HICO - His statue stands tall and proud in the middle of town and a gravestone with his name lies just a few miles down the road. It is clear the town of Hico is proud to claim a legendary outlaw.
“When you ask these people what are they doing in Hico Texas they will tell you it’s because of Billy the Kid museum,” says Sue Land, Director of the Billy the Kid Museum.
The legend goes Billy the Kid was a wild outlaw, an escape artist and a murderer before the age of 21. The state of New Mexico claims the western legend died in a shootout with a town sheriff in the late 1800s. A grave and museum in Fort Sumner, New Mexico serves as their proof the legend is true.
But Hico believes a different story about what really happened to Billy the Kid the night Sheriff Pat Garrett claimed to have killed him.
“He shot and killed a young man by the name of Billy Barlow who had a beard who had a dark complexion plus the deputy marshal there that night that told Pat Garrett that he killed the wrong man and he filed a report stating that that nobody bothered to look at,”says Land. “No he was not killed. He was wounded and he did escape. He made his way with the help of some of the town people to a sheep herders camp where he recuperated until he was ready to travel.”

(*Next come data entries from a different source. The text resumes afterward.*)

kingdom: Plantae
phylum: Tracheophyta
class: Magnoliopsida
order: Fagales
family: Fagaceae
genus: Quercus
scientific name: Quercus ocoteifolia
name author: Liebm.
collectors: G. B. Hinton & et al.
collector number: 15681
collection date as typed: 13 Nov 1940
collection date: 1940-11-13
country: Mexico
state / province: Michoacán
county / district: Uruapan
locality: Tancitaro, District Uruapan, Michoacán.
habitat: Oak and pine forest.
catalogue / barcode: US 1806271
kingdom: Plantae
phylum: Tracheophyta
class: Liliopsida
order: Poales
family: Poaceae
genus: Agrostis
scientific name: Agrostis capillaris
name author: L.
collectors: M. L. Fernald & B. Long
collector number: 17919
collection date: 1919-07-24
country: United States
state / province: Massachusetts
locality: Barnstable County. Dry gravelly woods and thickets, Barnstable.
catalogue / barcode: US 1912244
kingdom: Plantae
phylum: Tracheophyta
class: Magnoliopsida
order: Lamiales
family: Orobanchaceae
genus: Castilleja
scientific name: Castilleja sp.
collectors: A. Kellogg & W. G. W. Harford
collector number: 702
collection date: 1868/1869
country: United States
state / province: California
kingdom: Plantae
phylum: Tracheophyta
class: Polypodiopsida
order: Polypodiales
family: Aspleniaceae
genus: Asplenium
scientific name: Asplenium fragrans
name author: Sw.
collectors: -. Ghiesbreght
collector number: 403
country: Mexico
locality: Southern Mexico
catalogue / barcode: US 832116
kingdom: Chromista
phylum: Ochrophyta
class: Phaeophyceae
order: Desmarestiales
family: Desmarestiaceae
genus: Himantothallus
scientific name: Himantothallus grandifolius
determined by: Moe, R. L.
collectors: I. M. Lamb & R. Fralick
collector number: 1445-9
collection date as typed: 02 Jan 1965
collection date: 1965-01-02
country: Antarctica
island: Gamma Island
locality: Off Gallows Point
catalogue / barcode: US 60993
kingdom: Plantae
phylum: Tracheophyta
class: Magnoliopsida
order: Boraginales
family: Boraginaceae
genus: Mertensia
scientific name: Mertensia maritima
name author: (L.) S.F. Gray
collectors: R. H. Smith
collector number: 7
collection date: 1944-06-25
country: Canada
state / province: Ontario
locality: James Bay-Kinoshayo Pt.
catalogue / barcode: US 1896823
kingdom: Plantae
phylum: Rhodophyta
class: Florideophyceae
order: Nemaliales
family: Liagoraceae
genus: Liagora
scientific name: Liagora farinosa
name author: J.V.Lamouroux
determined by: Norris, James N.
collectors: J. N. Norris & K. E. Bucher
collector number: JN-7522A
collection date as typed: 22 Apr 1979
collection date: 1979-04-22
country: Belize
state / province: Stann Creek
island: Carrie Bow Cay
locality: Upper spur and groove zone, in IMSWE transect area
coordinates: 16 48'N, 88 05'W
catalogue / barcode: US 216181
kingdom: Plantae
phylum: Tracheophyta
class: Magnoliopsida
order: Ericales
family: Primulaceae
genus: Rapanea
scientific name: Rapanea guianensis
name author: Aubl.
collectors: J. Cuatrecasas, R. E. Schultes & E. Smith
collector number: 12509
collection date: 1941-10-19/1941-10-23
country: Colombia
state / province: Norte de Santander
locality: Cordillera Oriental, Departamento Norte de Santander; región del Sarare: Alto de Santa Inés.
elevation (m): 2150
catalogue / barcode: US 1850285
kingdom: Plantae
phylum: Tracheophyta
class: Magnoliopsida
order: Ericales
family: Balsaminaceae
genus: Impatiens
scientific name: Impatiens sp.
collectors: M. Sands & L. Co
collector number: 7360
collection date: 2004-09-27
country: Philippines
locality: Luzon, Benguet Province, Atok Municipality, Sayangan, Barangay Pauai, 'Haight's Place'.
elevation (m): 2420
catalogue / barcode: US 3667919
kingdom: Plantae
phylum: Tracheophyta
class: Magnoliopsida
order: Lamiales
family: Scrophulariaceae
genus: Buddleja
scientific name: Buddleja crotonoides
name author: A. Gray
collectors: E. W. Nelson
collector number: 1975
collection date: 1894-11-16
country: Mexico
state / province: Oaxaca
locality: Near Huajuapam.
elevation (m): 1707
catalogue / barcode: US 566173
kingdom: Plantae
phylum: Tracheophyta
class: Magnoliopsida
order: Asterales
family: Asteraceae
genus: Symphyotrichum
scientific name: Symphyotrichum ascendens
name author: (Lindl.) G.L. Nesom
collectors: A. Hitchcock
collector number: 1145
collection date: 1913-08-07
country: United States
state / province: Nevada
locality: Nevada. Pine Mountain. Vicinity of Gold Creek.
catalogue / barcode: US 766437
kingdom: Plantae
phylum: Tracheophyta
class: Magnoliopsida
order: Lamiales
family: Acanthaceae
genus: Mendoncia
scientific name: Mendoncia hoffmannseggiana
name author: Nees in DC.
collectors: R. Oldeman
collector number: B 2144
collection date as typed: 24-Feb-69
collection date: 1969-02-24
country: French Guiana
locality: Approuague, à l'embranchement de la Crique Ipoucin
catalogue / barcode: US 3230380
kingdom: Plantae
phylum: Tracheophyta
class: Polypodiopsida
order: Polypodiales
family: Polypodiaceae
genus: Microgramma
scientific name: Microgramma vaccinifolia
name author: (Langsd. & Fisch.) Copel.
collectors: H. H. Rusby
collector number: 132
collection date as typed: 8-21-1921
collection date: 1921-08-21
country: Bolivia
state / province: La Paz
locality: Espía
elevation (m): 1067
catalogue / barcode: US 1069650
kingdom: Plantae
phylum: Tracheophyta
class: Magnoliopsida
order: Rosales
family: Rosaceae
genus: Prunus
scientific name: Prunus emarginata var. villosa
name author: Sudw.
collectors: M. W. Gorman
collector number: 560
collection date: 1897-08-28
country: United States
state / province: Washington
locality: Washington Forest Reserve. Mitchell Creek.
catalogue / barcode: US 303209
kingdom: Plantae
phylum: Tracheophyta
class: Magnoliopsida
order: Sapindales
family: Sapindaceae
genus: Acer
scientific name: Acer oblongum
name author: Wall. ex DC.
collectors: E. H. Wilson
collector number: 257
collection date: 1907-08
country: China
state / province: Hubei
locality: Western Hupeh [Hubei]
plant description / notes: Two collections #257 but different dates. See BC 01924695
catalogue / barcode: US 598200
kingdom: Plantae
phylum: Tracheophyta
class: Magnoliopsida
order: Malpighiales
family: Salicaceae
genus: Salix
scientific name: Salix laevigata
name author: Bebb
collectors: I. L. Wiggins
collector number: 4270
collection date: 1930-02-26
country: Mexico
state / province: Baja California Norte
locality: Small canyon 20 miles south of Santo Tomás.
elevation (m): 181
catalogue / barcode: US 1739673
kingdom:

Land says historians and researchers have tracked Billy the Kid’s travel to Mexico and his return to Texas in the early 1900s when he finally settled in Hico for 17 years.
“He never told anybody who he was until 1950 when a detective from Florida came looking for him because he had been told this was Billy the Kid and this is where he lived in Hico Texas, went by the name of Brushy Bill, William Henry Roberts,” says Land.
“He showed up here looking for Brushy and Brushy refused to talk to him until the third time and then he agreed to talk and tell him his story and how he wanted his pardon that he felt like had been promised to him back in the 1800s by the governor of New Mexico and he needed Morrison’s help to prove it. Morrison set out to prove one way or the other Brushy Bill was or was not Billy the Kid and to his satisfaction he proved it,” says Land.
Land says scars and marks on Brushy Bill’s body matched those of Billy the Kid but even after a trip to New Mexico to prove who he was, no one believed him.
“The Governor wouldn’t look at any of the evidence or anything and just claimed that Billy was a sick old man and Billy was sent home and a few days later he died. He had a heart attack here on the street here in Hico,” said Land.
In recent years, new historians have taken an interest in the Brushy Bill theory. According to the Billy the Kid Museum in Hico, many believe the story but proving it is nearly impossible.
“Now the historians are saying okay we will change history. We will state that Pat Garret did not kill Billy the Kid but we will not say that William Henry Roberts known as Brushy Bill was Billy because you need a DNA,” says Land. “We could take a DNA from Brushy’s bones but there is no living descendant so it wouldn’t do any good. You can never prove that.”
Even without solid proof, Hico has become a tourist attraction for thousands of visitors from all over the world. The Billy the Kid Museum has become the main attraction in town. Land says there is a certain fascination with the legendary outlaw’s life.
“They are rooting for that 14-year old boy to have made it out of New Mexico and made a life for himself and they really enjoy hearing our side of the story,” says Land. “He was a vision of what every young man wanted to be. Wild and free. If they’ve gone to New Mexico first, they come here and they end up saying we like your story better. Or they come here and say now we’re going to go hear New Mexico and we tell them don’t tell them you’ve been to Hico, you might get run out of town.”
It may never be proven whether or not Brushy Bill was Billy the Kid but Land says they don’t need it. The story is enough.
“We don’t need any more proof. New Mexico does. They don’t like us a whole lot but that’s okay we don’t care,” says Land.